DATA EXCERPTS —
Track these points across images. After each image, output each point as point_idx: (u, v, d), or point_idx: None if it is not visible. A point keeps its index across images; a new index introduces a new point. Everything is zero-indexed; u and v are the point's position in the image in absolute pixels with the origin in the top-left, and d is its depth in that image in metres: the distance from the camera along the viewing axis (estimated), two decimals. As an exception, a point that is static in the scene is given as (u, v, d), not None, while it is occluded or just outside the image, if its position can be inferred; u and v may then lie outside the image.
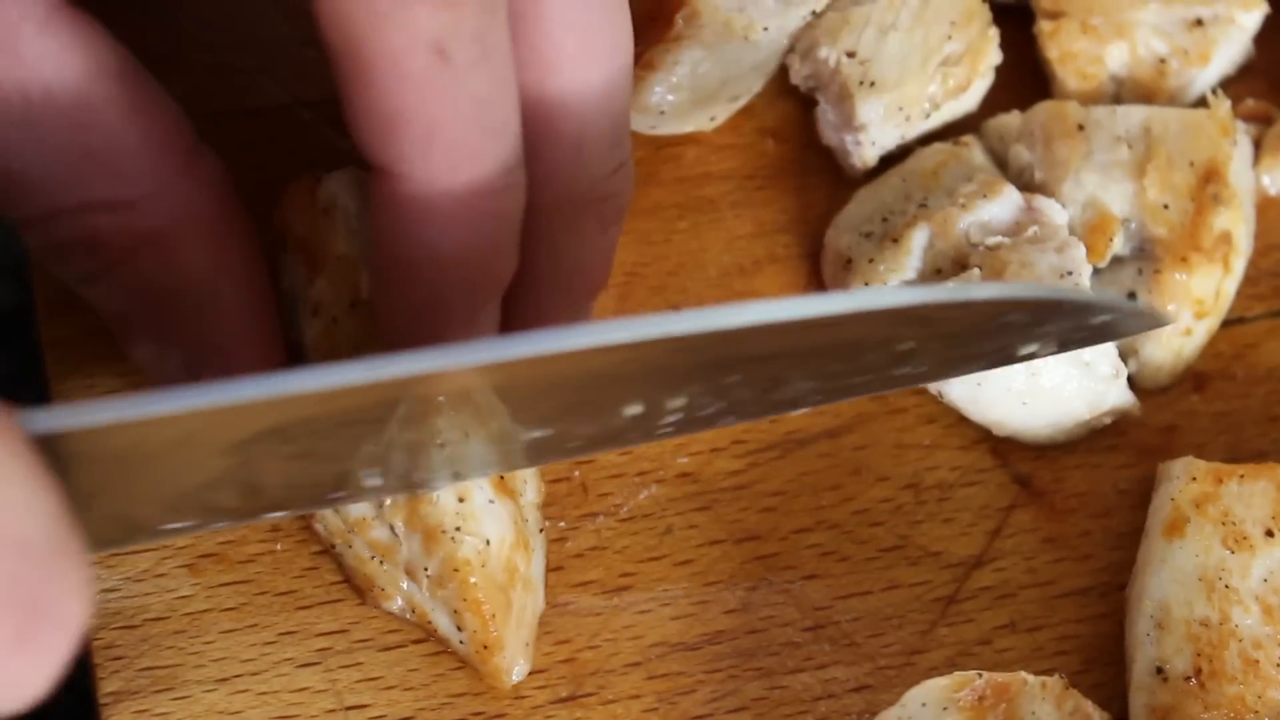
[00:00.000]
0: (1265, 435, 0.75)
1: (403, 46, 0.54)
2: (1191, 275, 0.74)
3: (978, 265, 0.72)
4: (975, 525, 0.72)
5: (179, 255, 0.61)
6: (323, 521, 0.67)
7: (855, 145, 0.77)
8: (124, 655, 0.66)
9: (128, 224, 0.60)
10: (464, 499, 0.65)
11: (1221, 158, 0.75)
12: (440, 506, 0.65)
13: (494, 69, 0.56)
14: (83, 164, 0.58)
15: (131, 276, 0.61)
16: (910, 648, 0.69)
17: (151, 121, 0.59)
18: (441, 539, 0.64)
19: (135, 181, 0.60)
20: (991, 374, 0.70)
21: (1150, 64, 0.79)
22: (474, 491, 0.65)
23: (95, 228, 0.60)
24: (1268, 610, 0.66)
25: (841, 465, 0.73)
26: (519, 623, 0.66)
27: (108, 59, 0.58)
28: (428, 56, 0.54)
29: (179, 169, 0.61)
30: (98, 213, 0.60)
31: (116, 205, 0.60)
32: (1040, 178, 0.76)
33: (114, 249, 0.61)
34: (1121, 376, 0.72)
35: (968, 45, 0.77)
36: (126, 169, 0.59)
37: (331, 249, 0.68)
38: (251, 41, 0.78)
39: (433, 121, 0.55)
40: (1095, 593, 0.71)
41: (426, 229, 0.57)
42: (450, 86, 0.55)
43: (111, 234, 0.60)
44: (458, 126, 0.56)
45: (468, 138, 0.56)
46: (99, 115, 0.58)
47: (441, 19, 0.54)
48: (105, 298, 0.63)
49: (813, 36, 0.76)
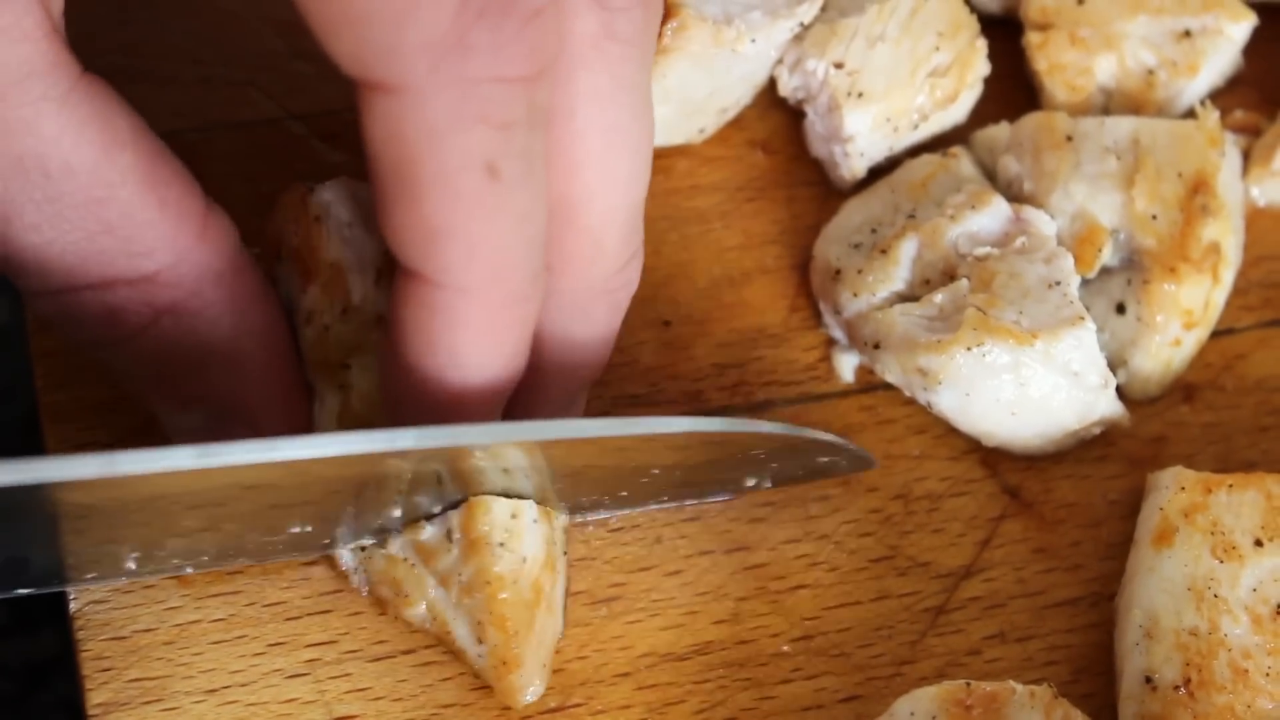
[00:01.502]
0: (1254, 446, 0.75)
1: (457, 166, 0.54)
2: (1180, 286, 0.74)
3: (966, 276, 0.72)
4: (965, 535, 0.72)
5: (199, 322, 0.61)
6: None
7: (844, 156, 0.77)
8: (113, 666, 0.66)
9: (147, 296, 0.60)
10: (516, 515, 0.65)
11: (1210, 169, 0.75)
12: (493, 517, 0.64)
13: (535, 184, 0.57)
14: (103, 239, 0.58)
15: (151, 344, 0.61)
16: (900, 658, 0.69)
17: (167, 190, 0.59)
18: (484, 550, 0.64)
19: (154, 254, 0.59)
20: (980, 385, 0.71)
21: (1139, 75, 0.79)
22: (525, 509, 0.65)
23: (115, 302, 0.60)
24: (1257, 620, 0.66)
25: (831, 476, 0.73)
26: (539, 642, 0.66)
27: (123, 130, 0.58)
28: (479, 175, 0.54)
29: (195, 236, 0.60)
30: (118, 287, 0.59)
31: (137, 280, 0.59)
32: (1029, 189, 0.76)
33: (133, 320, 0.60)
34: (1110, 387, 0.72)
35: (955, 56, 0.77)
36: (145, 242, 0.59)
37: (323, 257, 0.68)
38: (242, 55, 0.78)
39: (478, 236, 0.56)
40: (1085, 603, 0.71)
41: (457, 335, 0.58)
42: (498, 204, 0.55)
43: (131, 306, 0.60)
44: (500, 240, 0.56)
45: (509, 250, 0.57)
46: (117, 189, 0.58)
47: (496, 139, 0.55)
48: (125, 363, 0.63)
49: (801, 48, 0.76)
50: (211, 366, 0.62)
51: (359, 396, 0.66)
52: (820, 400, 0.74)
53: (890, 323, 0.72)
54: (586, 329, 0.64)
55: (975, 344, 0.70)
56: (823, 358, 0.76)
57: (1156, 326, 0.74)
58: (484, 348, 0.58)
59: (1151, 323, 0.74)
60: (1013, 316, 0.70)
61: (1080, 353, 0.70)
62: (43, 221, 0.57)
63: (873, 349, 0.73)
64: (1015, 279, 0.71)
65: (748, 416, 0.73)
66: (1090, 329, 0.70)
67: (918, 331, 0.71)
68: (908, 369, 0.72)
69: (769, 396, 0.74)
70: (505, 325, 0.59)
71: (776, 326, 0.76)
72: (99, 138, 0.57)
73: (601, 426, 0.60)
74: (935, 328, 0.71)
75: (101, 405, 0.71)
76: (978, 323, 0.70)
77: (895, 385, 0.74)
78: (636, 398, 0.73)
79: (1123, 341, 0.75)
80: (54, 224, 0.57)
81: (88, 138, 0.57)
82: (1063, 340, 0.70)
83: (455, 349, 0.58)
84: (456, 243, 0.56)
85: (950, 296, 0.72)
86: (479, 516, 0.64)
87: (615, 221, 0.62)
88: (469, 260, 0.56)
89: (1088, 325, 0.70)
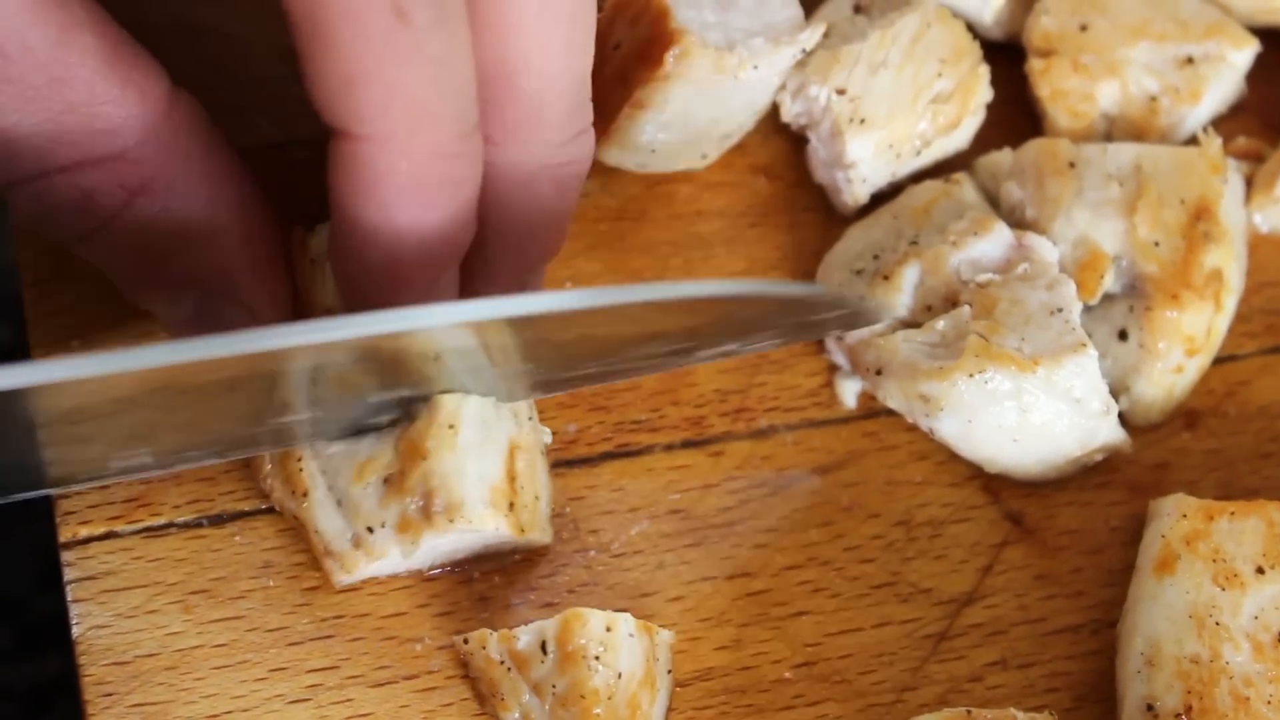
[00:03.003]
0: (1257, 473, 0.75)
1: (363, 6, 0.55)
2: (1183, 313, 0.74)
3: (968, 302, 0.72)
4: (966, 562, 0.72)
5: (173, 200, 0.62)
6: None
7: (846, 182, 0.77)
8: (115, 691, 0.66)
9: (118, 176, 0.61)
10: (611, 628, 0.65)
11: (1213, 195, 0.75)
12: (590, 630, 0.64)
13: (451, 31, 0.57)
14: (67, 119, 0.59)
15: (129, 227, 0.62)
16: (901, 685, 0.69)
17: (130, 70, 0.60)
18: (580, 663, 0.64)
19: (120, 132, 0.60)
20: (982, 411, 0.71)
21: (1141, 102, 0.80)
22: (620, 623, 0.65)
23: (87, 184, 0.61)
24: (1258, 648, 0.66)
25: (832, 502, 0.73)
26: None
27: (79, 12, 0.59)
28: (387, 17, 0.55)
29: (161, 114, 0.61)
30: (87, 169, 0.60)
31: (105, 159, 0.60)
32: (1032, 215, 0.76)
33: (108, 203, 0.61)
34: (1112, 413, 0.72)
35: (958, 82, 0.78)
36: (110, 120, 0.60)
37: (319, 300, 0.68)
38: (245, 80, 0.78)
39: (391, 81, 0.56)
40: (1086, 630, 0.71)
41: (384, 190, 0.58)
42: (409, 47, 0.56)
43: (104, 188, 0.61)
44: (416, 86, 0.57)
45: (425, 97, 0.57)
46: (77, 69, 0.58)
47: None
48: (105, 253, 0.64)
49: (803, 74, 0.77)
50: (191, 245, 0.63)
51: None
52: (822, 426, 0.75)
53: (892, 349, 0.72)
54: (532, 206, 0.65)
55: (977, 370, 0.70)
56: (825, 384, 0.76)
57: (1159, 353, 0.74)
58: (415, 202, 0.59)
59: (1154, 349, 0.74)
60: (1015, 343, 0.70)
61: (1082, 379, 0.70)
62: (5, 103, 0.58)
63: (875, 375, 0.73)
64: (1017, 305, 0.72)
65: (750, 442, 0.74)
66: (1092, 356, 0.70)
67: (920, 358, 0.72)
68: (910, 395, 0.72)
69: (771, 422, 0.74)
70: (435, 181, 0.59)
71: (779, 352, 0.76)
72: (55, 18, 0.58)
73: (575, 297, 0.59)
74: (937, 354, 0.71)
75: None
76: (979, 349, 0.70)
77: (897, 411, 0.74)
78: (639, 423, 0.74)
79: (1125, 368, 0.75)
80: (17, 105, 0.58)
81: (43, 17, 0.57)
82: (1065, 367, 0.70)
83: (385, 203, 0.58)
84: (371, 88, 0.56)
85: (952, 323, 0.72)
86: (575, 628, 0.64)
87: (555, 90, 0.62)
88: (386, 106, 0.56)
89: (1090, 352, 0.70)
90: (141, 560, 0.68)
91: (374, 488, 0.66)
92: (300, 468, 0.67)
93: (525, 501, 0.67)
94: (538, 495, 0.69)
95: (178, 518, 0.69)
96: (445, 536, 0.65)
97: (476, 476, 0.65)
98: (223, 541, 0.69)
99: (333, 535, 0.67)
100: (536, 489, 0.69)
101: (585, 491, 0.72)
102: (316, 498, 0.67)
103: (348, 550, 0.66)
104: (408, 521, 0.65)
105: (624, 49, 0.73)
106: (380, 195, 0.58)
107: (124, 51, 0.60)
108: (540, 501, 0.69)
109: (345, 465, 0.67)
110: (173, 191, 0.62)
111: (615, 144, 0.75)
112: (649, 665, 0.66)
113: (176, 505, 0.70)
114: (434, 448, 0.65)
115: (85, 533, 0.69)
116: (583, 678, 0.64)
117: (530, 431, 0.69)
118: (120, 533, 0.69)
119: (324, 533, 0.67)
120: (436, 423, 0.65)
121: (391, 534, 0.66)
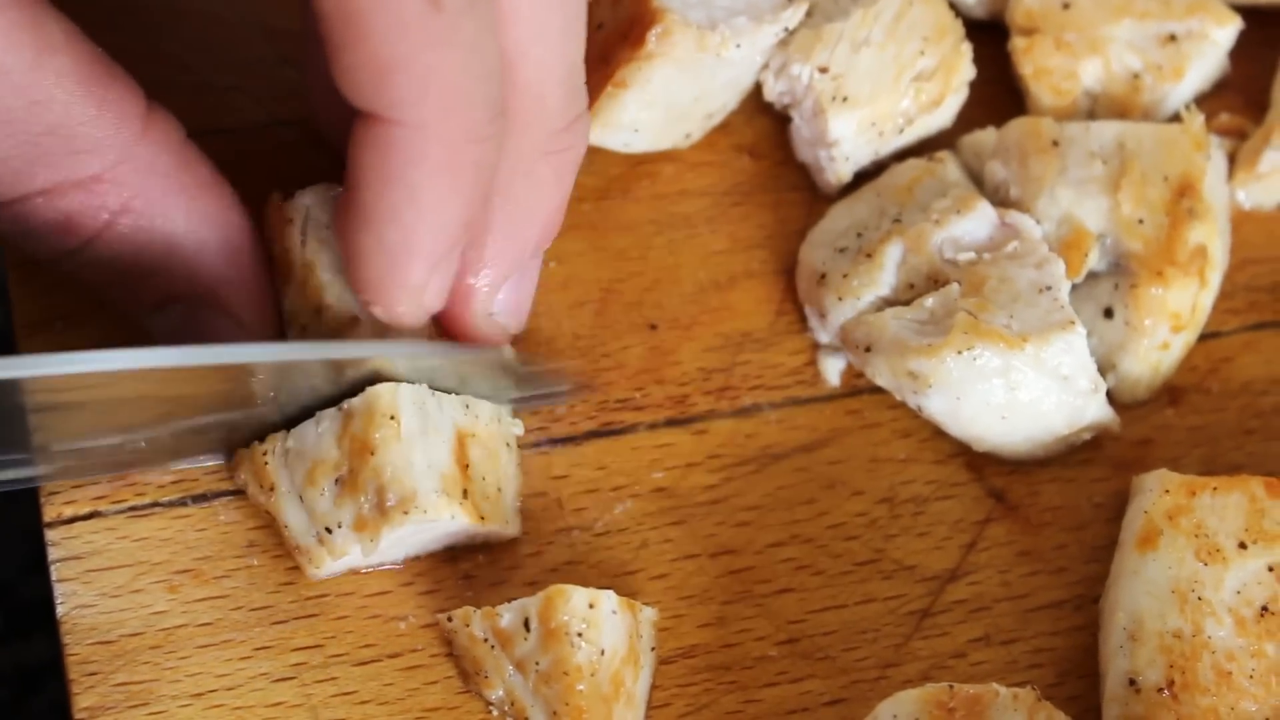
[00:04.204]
0: (1240, 449, 0.75)
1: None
2: (1168, 289, 0.74)
3: (957, 279, 0.72)
4: (950, 539, 0.72)
5: (153, 218, 0.63)
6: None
7: (829, 161, 0.77)
8: (99, 671, 0.66)
9: (98, 197, 0.62)
10: (594, 605, 0.65)
11: (1196, 172, 0.75)
12: (572, 607, 0.64)
13: (480, 15, 0.58)
14: (45, 141, 0.59)
15: (110, 246, 0.63)
16: (885, 661, 0.70)
17: (105, 90, 0.60)
18: (563, 640, 0.64)
19: (97, 153, 0.61)
20: (970, 388, 0.71)
21: (1124, 80, 0.80)
22: (603, 600, 0.65)
23: (67, 206, 0.61)
24: (1240, 622, 0.66)
25: (816, 479, 0.73)
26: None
27: (56, 34, 0.59)
28: (420, 3, 0.56)
29: (137, 133, 0.62)
30: (67, 191, 0.61)
31: (84, 180, 0.61)
32: (1016, 194, 0.76)
33: (88, 223, 0.62)
34: (1100, 391, 0.72)
35: (940, 61, 0.78)
36: (87, 141, 0.60)
37: (295, 258, 0.68)
38: (230, 61, 0.78)
39: (427, 67, 0.57)
40: (1070, 606, 0.71)
41: (414, 173, 0.59)
42: (442, 32, 0.56)
43: (84, 210, 0.62)
44: (450, 71, 0.57)
45: (460, 83, 0.58)
46: (53, 90, 0.59)
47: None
48: (88, 270, 0.64)
49: (786, 53, 0.77)
50: (173, 261, 0.64)
51: None
52: (806, 404, 0.75)
53: (881, 326, 0.72)
54: (533, 191, 0.65)
55: (966, 348, 0.70)
56: (809, 362, 0.76)
57: (1144, 330, 0.74)
58: (443, 185, 0.59)
59: (1139, 327, 0.74)
60: (1003, 321, 0.71)
61: (1070, 357, 0.71)
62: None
63: (863, 352, 0.73)
64: (1006, 283, 0.72)
65: (734, 421, 0.74)
66: (1080, 333, 0.70)
67: (908, 335, 0.72)
68: (898, 372, 0.72)
69: (755, 400, 0.74)
70: (464, 164, 0.60)
71: (762, 331, 0.76)
72: (31, 40, 0.58)
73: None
74: (926, 331, 0.71)
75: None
76: (968, 326, 0.70)
77: (883, 389, 0.74)
78: (623, 401, 0.74)
79: (1111, 346, 0.75)
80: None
81: (18, 40, 0.57)
82: (1052, 344, 0.70)
83: (414, 185, 0.59)
84: (409, 75, 0.57)
85: (941, 300, 0.72)
86: (557, 605, 0.64)
87: (553, 78, 0.63)
88: (423, 93, 0.57)
89: (1078, 330, 0.70)
90: (126, 540, 0.69)
91: (328, 489, 0.66)
92: (266, 461, 0.67)
93: (486, 491, 0.67)
94: (500, 487, 0.68)
95: (162, 497, 0.69)
96: (404, 529, 0.65)
97: (425, 465, 0.65)
98: (207, 521, 0.69)
99: (299, 531, 0.67)
100: (499, 480, 0.68)
101: (569, 470, 0.72)
102: (282, 490, 0.67)
103: (314, 545, 0.66)
104: (363, 520, 0.65)
105: (606, 28, 0.73)
106: (410, 178, 0.59)
107: (100, 71, 0.60)
108: (504, 494, 0.69)
109: (298, 465, 0.66)
110: (152, 209, 0.63)
111: (598, 123, 0.75)
112: (632, 642, 0.66)
113: (161, 485, 0.70)
114: (380, 440, 0.65)
115: (70, 512, 0.69)
116: (565, 655, 0.64)
117: (489, 423, 0.68)
118: (105, 512, 0.69)
119: (291, 527, 0.67)
120: (379, 413, 0.65)
121: (350, 533, 0.65)
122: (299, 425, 0.67)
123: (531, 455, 0.72)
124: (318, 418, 0.66)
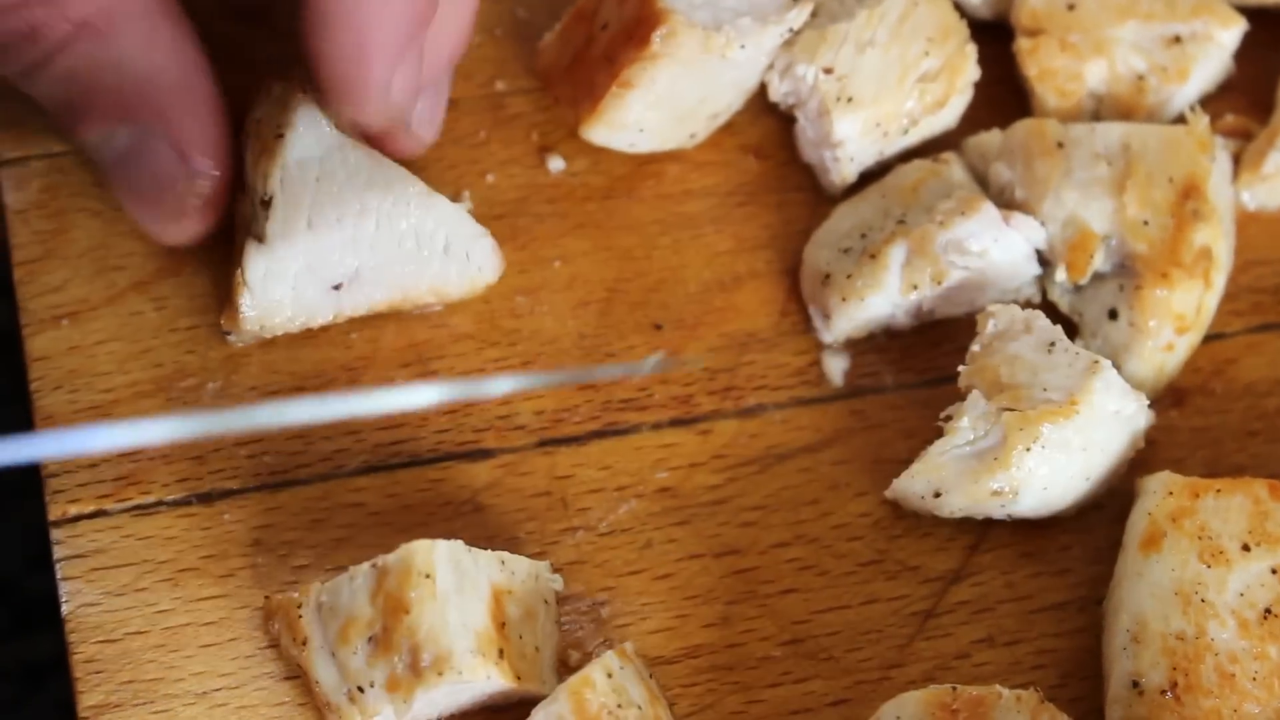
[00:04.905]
0: (1243, 450, 0.75)
1: None
2: (1173, 291, 0.74)
3: (966, 389, 0.71)
4: (954, 540, 0.72)
5: (113, 36, 0.66)
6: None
7: (834, 161, 0.77)
8: (104, 669, 0.67)
9: (62, 10, 0.65)
10: (611, 674, 0.65)
11: (1201, 173, 0.75)
12: (598, 688, 0.64)
13: None
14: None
15: (72, 62, 0.66)
16: (888, 662, 0.70)
17: None
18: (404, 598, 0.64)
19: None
20: (1052, 473, 0.69)
21: (1129, 81, 0.80)
22: (611, 661, 0.65)
23: (33, 19, 0.65)
24: (1244, 624, 0.67)
25: (820, 480, 0.73)
26: None
27: None
28: None
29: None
30: (34, 6, 0.65)
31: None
32: (1021, 195, 0.76)
33: (52, 38, 0.65)
34: (1143, 403, 0.71)
35: (945, 61, 0.78)
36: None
37: (270, 131, 0.71)
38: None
39: None
40: (1073, 607, 0.71)
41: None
42: None
43: (49, 23, 0.65)
44: None
45: None
46: None
47: None
48: (49, 87, 0.68)
49: (791, 54, 0.77)
50: (129, 82, 0.67)
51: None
52: (810, 404, 0.75)
53: (939, 468, 0.70)
54: (452, 4, 0.69)
55: (1031, 441, 0.69)
56: (813, 362, 0.76)
57: (1149, 332, 0.74)
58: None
59: (1144, 328, 0.74)
60: (1040, 395, 0.69)
61: (1114, 392, 0.70)
62: None
63: (934, 498, 0.71)
64: (1015, 362, 0.70)
65: (738, 421, 0.74)
66: (1108, 366, 0.70)
67: (970, 461, 0.70)
68: (980, 498, 0.70)
69: (759, 401, 0.74)
70: None
71: (767, 331, 0.76)
72: None
73: None
74: (982, 449, 0.70)
75: (93, 408, 0.71)
76: (1020, 421, 0.69)
77: (887, 389, 0.74)
78: (627, 402, 0.74)
79: (1116, 347, 0.75)
80: None
81: None
82: (1096, 391, 0.69)
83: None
84: None
85: (974, 414, 0.70)
86: (586, 695, 0.64)
87: None
88: None
89: (1106, 365, 0.70)
90: (131, 538, 0.69)
91: (360, 648, 0.64)
92: (300, 614, 0.65)
93: (524, 650, 0.66)
94: (538, 646, 0.67)
95: (167, 496, 0.70)
96: (438, 690, 0.63)
97: (460, 624, 0.64)
98: (212, 519, 0.70)
99: (330, 688, 0.65)
100: (537, 639, 0.67)
101: (573, 470, 0.72)
102: (315, 646, 0.65)
103: (345, 704, 0.65)
104: (397, 680, 0.63)
105: (611, 29, 0.73)
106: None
107: None
108: (542, 653, 0.67)
109: (331, 620, 0.65)
110: (114, 30, 0.66)
111: (603, 123, 0.75)
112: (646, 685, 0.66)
113: (166, 484, 0.70)
114: (415, 599, 0.63)
115: (75, 511, 0.69)
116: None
117: (526, 579, 0.67)
118: (110, 511, 0.69)
119: (323, 684, 0.65)
120: (414, 571, 0.64)
121: (383, 693, 0.64)
122: (333, 580, 0.65)
123: (536, 454, 0.72)
124: (351, 573, 0.65)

ABOUT THIS EXERCISE — The response should consist of the lines above from the first through the one containing "25: (841, 465, 0.73)", transcribed exactly, with every picture left out.

PROBLEM SOLUTION —
Track these points across images. After each image, output each point as point_idx: (u, v, d), or point_idx: None if it is not visible. A point keeps its index across images; a new index introduces a new point. Everything is zero-indexed; u and v are the point's position in the image in absolute pixels with the origin in the top-left, and d is its depth in that image in metres: the distance from the camera along the viewing axis (estimated), two decimals. As an exception, a point that is static in the scene is given as (u, v, d), not None, while it is occluded or just outside the image, if its position can be inferred; u and v may then lie outside the image.
[00:00.000]
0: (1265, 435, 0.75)
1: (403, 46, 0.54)
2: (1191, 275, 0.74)
3: (978, 265, 0.72)
4: (975, 525, 0.72)
5: (179, 255, 0.61)
6: (323, 521, 0.67)
7: (855, 145, 0.77)
8: (124, 655, 0.66)
9: (128, 224, 0.60)
10: (464, 499, 0.65)
11: (1221, 158, 0.75)
12: (440, 506, 0.65)
13: (494, 69, 0.56)
14: (83, 164, 0.58)
15: (131, 276, 0.61)
16: (910, 648, 0.69)
17: (151, 121, 0.59)
18: (441, 539, 0.64)
19: (135, 181, 0.60)
20: (991, 374, 0.70)
21: (1150, 64, 0.79)
22: (474, 491, 0.65)
23: (95, 228, 0.60)
24: (1268, 610, 0.66)
25: (841, 465, 0.73)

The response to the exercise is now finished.